By maintaining multiple, overlapping chains of command it avoided giving the individual officer a secure spot in a hierarchy. As a result, he could not be sure who would inspect his work or give him orders. He could not, therefore, cultivate a comfortable relationship with a single superior who could be trusted to protect him in all circumstances. The tendency toward "family relations"
up and down the levels of authority was diminished, if not eliminated altogether. Left naked, in a sense, before the demands of unknown superiors, the partisan commander remained in a state of uneasiness which induced him to use his initiative to anticipate demands.
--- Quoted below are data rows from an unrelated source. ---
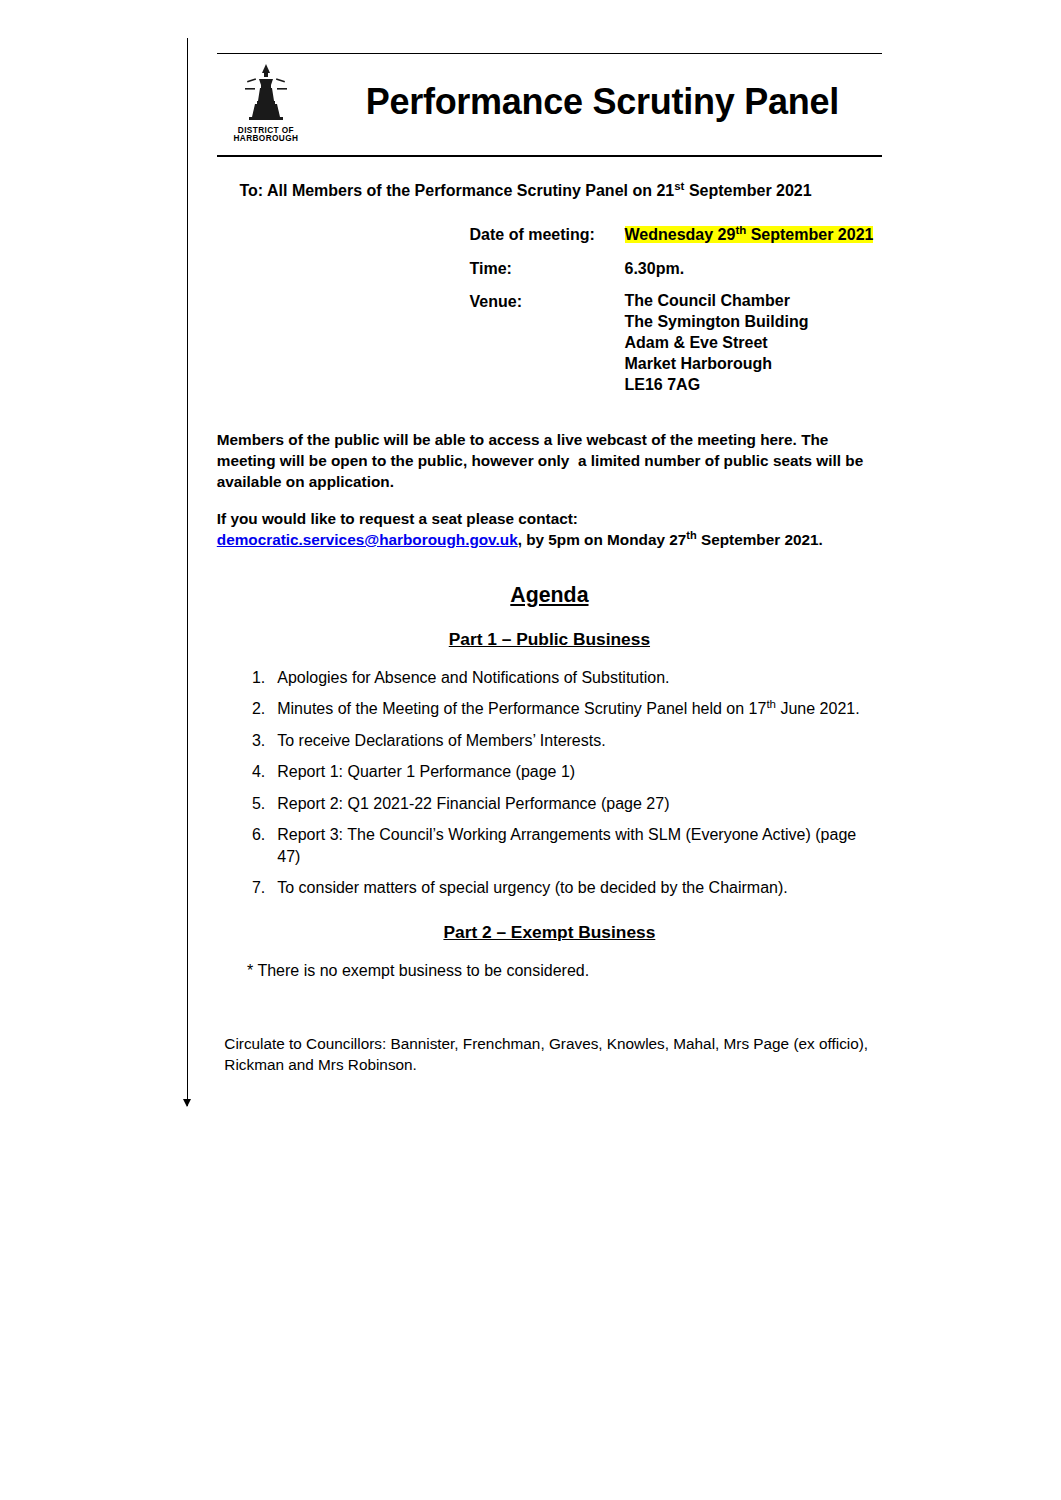District of
Harborough
Performance Scrutiny Panel
To: All Members of the Performance Scrutiny Panel on 21st September 2021
| Date of meeting: | Wednesday 29 th September 2021 |
| Time: | 6.30pm. |
| Venue: | The Council Chamber The Symington Building Adam & Eve Street Market Harborough LE16 7AG |
Members of the public will be able to access a live webcast of the meeting here. The meeting will be open to the public, however only a limited number of public seats will be available on application.
If you would like to request a seat please contact:
democratic.services@harborough.gov.uk, by 5pm on Monday 27th September 2021.
Agenda
Part 1 – Public Business
Apologies for Absence and Notifications of Substitution.
Minutes of the Meeting of the Performance Scrutiny Panel held on 17th June 2021.
To receive Declarations of Members’ Interests.
Report 1: Quarter 1 Performance (page 1)
Report 2: Q1 2021-22 Financial Performance (page 27)
Report 3: The Council’s Working Arrangements with SLM (Everyone Active) (page 47)
To consider matters of special urgency (to be decided by the Chairman).
Part 2 – Exempt Business
* There is no exempt business to be considered.
Circulate to Councillors: Bannister, Frenchman, Graves, Knowles, Mahal, Mrs Page (ex officio), Rickman and Mrs Robinson.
One is compelled to admire the ingenuity by which the Soviet regime, deliberately or not, established control mechanisms which tended to squeeze the maximum effort from its
lieutenants. It would appear that flexibility and ambiguity in the chain of command have been common attributes of Soviet control systems. Another general characteristic reflected in the partisans was the tendency of the regime to create a new organizational system whenever a major new problem arose. When the original scheme of partisan organization proved unviable, there was a long period (autumn 1941—spring 1942) of improvisation. Part of the territorial system of organization was salvaged; NKVD agencies continued in directing roles; Red Army front
commands were used as organizational centers; and in September 1941 a "staff of the partisan movement" was formed in Leningrad. In May 1942 the Leningrad "solution" became the model for the Central Staff, and, in following months, for a number of regional staffs. The new
organizations had the advantage of identifying the partisans with the Party rather than with the Red Army. As a result, in future years, the partisan movement could be hailed as a distinctive Party contribution to the great victory. At the same time, the staff arrangement brought together regular military personnel, Party officials, and the ubiquitous police officers in a body which constituted a formal recognition of the institutional interests in the partisan enterprise.
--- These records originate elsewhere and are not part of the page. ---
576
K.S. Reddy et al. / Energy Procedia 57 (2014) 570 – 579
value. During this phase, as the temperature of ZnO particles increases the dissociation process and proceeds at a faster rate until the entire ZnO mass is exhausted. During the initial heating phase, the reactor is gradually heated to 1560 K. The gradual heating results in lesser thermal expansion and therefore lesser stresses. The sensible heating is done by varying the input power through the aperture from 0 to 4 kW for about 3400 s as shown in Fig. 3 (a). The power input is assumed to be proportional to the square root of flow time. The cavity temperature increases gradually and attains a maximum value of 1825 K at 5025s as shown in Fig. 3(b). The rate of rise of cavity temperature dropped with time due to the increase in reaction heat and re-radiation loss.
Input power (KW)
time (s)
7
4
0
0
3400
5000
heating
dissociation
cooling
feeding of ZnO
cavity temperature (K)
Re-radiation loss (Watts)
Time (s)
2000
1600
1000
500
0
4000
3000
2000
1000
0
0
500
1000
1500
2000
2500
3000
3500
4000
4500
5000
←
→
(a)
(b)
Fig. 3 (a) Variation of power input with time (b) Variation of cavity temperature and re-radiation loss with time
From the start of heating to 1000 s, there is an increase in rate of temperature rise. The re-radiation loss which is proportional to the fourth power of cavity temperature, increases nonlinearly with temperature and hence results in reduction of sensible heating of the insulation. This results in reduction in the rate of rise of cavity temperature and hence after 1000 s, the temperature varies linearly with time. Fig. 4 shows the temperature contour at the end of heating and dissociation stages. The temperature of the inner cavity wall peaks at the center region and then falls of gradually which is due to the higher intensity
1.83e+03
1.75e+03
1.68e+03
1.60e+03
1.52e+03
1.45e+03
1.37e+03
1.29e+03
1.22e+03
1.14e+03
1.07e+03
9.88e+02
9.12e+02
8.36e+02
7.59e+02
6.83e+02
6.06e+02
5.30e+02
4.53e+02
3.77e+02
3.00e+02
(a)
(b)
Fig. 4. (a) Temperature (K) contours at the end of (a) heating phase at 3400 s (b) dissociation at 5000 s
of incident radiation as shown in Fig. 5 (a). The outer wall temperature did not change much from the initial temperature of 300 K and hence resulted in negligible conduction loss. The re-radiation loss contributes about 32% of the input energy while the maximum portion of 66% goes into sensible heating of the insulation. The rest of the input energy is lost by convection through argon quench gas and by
The formation of the staffs did not mean, however, that the system of partisan control became frozen. The increased responsibilities of the Ukrainian Staff after the Central Staff was abolished at the beginning of 1944 were clearly related to the need to extend partisan activity to politically
unassimilated territories in the West Ukraine and to the prospective East European satellites of the USSR. The Ukrainian Staff functioned (although Strokach was replaced as chief of staff by a partisan brigade commander, V. Andreyev) at least until June 1945, after the war in Europe ended.
[See the signature on the letter published in "Soviet-Czechoslovak Relations during the Great Patriotic War," International Affairs (Moscow), 1960, No. 8, pp. 119-121.]
There was nothing sacrosanct about the jurisdiction of the Ukrainian Staff, however. For example, in the summer of 1943 the Staff formed a special operating group at the Red Army Voronezh Front headquarters in order to coordinate partisan operations with the rapid advance of the regular forces.
[Istoriya velikoi otechestvennoi voiny, III, 307.]
Altogether, the ability of the Soviet regime to improvise new solutions to changing situations is strikingly demonstrated by the history of partisan control arrangements.